Scan the data beneath this task and copy each line that includes "odmietol".

*** Block opens ***

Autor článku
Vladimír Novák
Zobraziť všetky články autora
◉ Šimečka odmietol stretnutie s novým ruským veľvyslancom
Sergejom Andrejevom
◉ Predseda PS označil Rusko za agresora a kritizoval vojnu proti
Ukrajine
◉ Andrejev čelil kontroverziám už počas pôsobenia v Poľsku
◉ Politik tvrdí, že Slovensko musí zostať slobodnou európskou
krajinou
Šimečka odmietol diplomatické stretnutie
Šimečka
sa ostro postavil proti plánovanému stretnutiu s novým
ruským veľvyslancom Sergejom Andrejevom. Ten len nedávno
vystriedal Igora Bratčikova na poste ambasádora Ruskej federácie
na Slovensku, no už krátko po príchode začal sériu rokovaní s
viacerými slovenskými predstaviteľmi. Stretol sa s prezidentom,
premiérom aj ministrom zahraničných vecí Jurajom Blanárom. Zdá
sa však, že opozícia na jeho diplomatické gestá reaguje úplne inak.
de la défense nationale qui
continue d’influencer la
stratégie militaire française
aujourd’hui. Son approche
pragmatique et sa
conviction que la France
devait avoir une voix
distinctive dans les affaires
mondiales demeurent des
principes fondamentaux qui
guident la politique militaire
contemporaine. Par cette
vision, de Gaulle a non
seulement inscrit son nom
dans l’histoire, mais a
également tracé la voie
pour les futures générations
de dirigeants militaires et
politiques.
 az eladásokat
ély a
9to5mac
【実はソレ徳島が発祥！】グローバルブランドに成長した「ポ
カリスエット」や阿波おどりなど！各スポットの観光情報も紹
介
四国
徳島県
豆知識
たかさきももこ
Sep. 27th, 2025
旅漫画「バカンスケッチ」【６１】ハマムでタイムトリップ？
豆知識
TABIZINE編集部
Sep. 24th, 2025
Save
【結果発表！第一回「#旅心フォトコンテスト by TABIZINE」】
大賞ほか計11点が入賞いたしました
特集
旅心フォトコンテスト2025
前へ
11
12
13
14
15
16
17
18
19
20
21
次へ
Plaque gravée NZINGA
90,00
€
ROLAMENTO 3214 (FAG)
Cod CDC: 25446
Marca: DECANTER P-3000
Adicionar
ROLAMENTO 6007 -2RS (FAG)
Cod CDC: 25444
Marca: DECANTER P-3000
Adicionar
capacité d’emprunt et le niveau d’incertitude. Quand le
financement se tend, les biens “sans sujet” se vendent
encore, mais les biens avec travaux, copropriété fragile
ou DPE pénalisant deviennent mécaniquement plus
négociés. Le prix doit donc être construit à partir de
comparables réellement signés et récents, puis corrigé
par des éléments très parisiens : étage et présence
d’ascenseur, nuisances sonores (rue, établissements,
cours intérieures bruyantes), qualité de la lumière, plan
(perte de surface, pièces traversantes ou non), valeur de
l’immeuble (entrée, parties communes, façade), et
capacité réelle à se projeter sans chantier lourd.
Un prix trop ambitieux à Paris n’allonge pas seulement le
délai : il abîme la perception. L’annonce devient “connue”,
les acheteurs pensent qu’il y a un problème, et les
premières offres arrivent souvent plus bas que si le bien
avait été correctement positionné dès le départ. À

*** Block closes ***

■ Expected output:
◉ Šimečka odmietol stretnutie s novým ruským veľvyslancom
Šimečka odmietol diplomatické stretnutie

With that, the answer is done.